This etching process takes three minutes at room temperature, and less than a minute at 40 ºC. The result is a black, highly absorbent silicon wafer whose surface is riddled with tiny tunnels of varying depths. The pores create a surface with no sharp edges to reflect the light, and the variation in their depth is key, because the length of the tunnels determines which wavelength of light it will interact with. Variation in tunnel length allows the surface to trap a broad spectrum of light.

Several groups are developing black silicon for solar cells and other optical devices. Others have used a multistep process to create the silicon-tunneling reactions, starting by placing metal particles over the surface of a wafer and then adding the acids. “We’re doing it in a single, liquid step that requires no vacuum processes at all,” says Branz.
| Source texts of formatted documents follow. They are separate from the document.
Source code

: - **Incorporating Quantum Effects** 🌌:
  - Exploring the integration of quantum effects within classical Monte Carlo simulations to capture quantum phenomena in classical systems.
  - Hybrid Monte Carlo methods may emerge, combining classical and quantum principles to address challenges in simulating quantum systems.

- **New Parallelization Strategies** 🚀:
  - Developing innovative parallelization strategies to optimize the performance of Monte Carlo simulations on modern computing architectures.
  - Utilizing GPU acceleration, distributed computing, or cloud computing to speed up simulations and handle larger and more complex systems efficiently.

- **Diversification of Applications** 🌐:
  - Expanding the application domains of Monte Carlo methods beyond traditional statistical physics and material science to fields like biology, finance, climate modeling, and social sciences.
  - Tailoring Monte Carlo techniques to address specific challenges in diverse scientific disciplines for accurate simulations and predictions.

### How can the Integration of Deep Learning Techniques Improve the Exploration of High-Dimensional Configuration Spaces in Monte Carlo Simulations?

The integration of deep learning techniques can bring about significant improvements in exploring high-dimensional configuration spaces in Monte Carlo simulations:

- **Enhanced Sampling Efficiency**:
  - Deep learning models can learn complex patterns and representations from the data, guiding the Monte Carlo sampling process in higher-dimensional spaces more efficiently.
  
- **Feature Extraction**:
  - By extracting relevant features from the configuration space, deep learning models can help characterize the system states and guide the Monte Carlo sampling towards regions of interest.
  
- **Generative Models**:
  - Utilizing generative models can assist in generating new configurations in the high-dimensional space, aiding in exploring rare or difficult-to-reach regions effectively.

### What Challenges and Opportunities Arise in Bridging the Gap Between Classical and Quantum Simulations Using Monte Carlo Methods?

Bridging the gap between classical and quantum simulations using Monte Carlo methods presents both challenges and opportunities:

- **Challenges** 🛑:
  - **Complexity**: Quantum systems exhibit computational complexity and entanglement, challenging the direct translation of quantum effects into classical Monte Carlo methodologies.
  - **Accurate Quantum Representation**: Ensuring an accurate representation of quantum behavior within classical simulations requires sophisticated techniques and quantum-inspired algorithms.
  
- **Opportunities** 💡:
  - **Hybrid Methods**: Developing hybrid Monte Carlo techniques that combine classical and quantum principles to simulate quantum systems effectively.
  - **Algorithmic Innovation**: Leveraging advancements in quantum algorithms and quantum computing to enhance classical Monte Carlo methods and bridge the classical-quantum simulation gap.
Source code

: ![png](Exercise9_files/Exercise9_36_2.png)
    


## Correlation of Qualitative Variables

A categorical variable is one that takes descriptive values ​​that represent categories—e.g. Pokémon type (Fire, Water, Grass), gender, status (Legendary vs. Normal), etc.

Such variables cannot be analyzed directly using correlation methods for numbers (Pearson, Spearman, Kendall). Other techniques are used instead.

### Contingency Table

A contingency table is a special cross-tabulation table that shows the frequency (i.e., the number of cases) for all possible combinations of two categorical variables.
Beverley, MA-based startup SiOnyx uses laser pulses to generate tiny cones on silicon surfaces. Their formula for black silicon creates a different material than NREL’s, but with similar properties. Company cofounder and principle scientist James Carey says the company hopes to enter the market within a year. Carey would not disclose what photovoltaic efficiencies SiOnyx has achieved using its process.

The baths used in today’s factories to clean solar cells between etching steps could be used to create the black silicon coating, says Branz, which means this process could be adopted by manufacturers at very low cost. The agency has applied for patents on the process.